Recommendation: Must Read
The Stone Sky, the final book in the The Broken Earth trilogy is a satisfying conclusion to the series, but not a feel good one. The underlying feeling of despair and fatalism remains. While the ending was positive, it was still dark and bitter. All of the story threads are neatly wrapped up, this is far from a fairy tale ending. It has a feeling of, “We passed this hurdle, but the race isn’t over.”
It’s hard to write a review of this book that really does it justice. While I wouldn’t call any of the books in the series action-packed, The Stone Sky was a lot less action-oriented than the previous two books, The Fifth Season and The Obelisk Gate. It focuses mostly on rounding out the characters, putting on those last minute touches that make them feel so realistic. That’s not to say there aren’t action sequences and conflict throughout, but the focus of the novel isn’t on Michael Bay-style battles. It’s the quiet moments of self reflection that drive this story more than anything else.
The plot revolves around Essun and her daughter Nassun separately rushing to the other side of world to an ancient city called Corepoint to end the conflict with Father Earth. Nassun’s solution is slightly more fatalistic (OK, a lot more), and Essun travels to Corepoint to confront her daughter before she ends the world. What I loved about this was how believable Nassun’s early teenagers solution to the problem – it was un-nuanced and ham handed–everything I expect from teenage problem solving.
For all the focus on the central players, the supporting characters felt more hollow this time. I had trouble understanding their motivations at times as they seemed more like plot devices than characters. The one character, a Lorist — basically a warrior-sage — was especially interesting to me, but she never really evolved beyond a loosely sketched character with lightly drawn motivations. I wanted to know more, to have more details, but the lines never really got filled in.
There was a bit of a plot twist that I figured out about half-way through the book. It was satisfyingly done and the realization sneaked up on me. The hints were there, scattered throughout all three books, and when everything clicked, I was pleasantly surprised as how well I had been guided through the whole realization.
I especially enjoyed the additional story about Hoa, the Stone Eater. Jemisin included flashbacks to when Hoa was much younger and provided context on who is, and who the stone eaters are and how they came to be. Most importantly, we find out the story of how the world came to be as it is today.

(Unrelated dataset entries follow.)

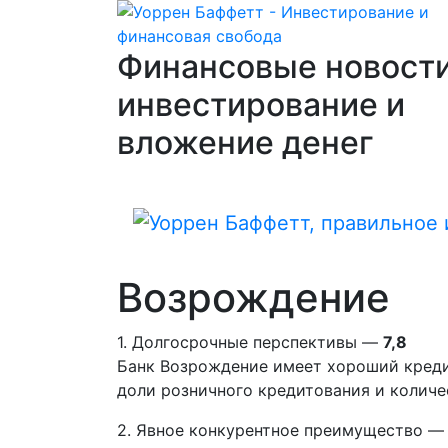
Финансовые новости
инвестирование и
вложение денег
Возрождение
1. Долгосрочные перспективы —
7,8
Банк Возрождение имеет хороший креди
доли розничного кредитования и количе
2. Явное конкурентное преимущество 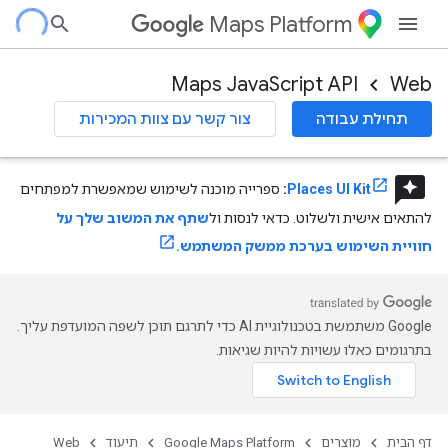
Maps Platform
Maps JavaScript API
Web
תחילת עבודה
צור קשר עם צוות המכירות
reviews
Places UI Kit
:
ספרייה מוכנה לשימוש שמאפשרת למפתחים
להתאים אישית ולשלוט. כדאי לנסות ול
שתף את המשוב שלך על
חוויית השימוש בערכת ממשק המשתמש.
‫Google משתמשת בטכנולוגיית AI כדי לתרגם תוכן לשפה המועדפת עליך.
בתרגומים כאלו עשויות להיות שגיאות.
דף הבית
מוצרים
Google Maps Platform
תיעוד
Web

As with the previous two books, there’s an underlying fatalism, or despair that courses throughout the story. It fits in the world, and makes sense. I’ve written about it a fair amount in the other two reviews, so I’ll keep it brief here. You don’t realize how optimistic many other stories are until you are read a story where no one is, and where there is no real happy ending.
This was a fitting end to the trilogy. I hope Jemisin goes back to the world in the future with new stories because I think there’s a lot of fertile ground there for more. This book, like the whole series, isn’t a feel good story–it’s dark, sad, rife with conflict and loss. I think that’s what makes it so important to read and so powerful. This series will stay with me for a while, as well it should.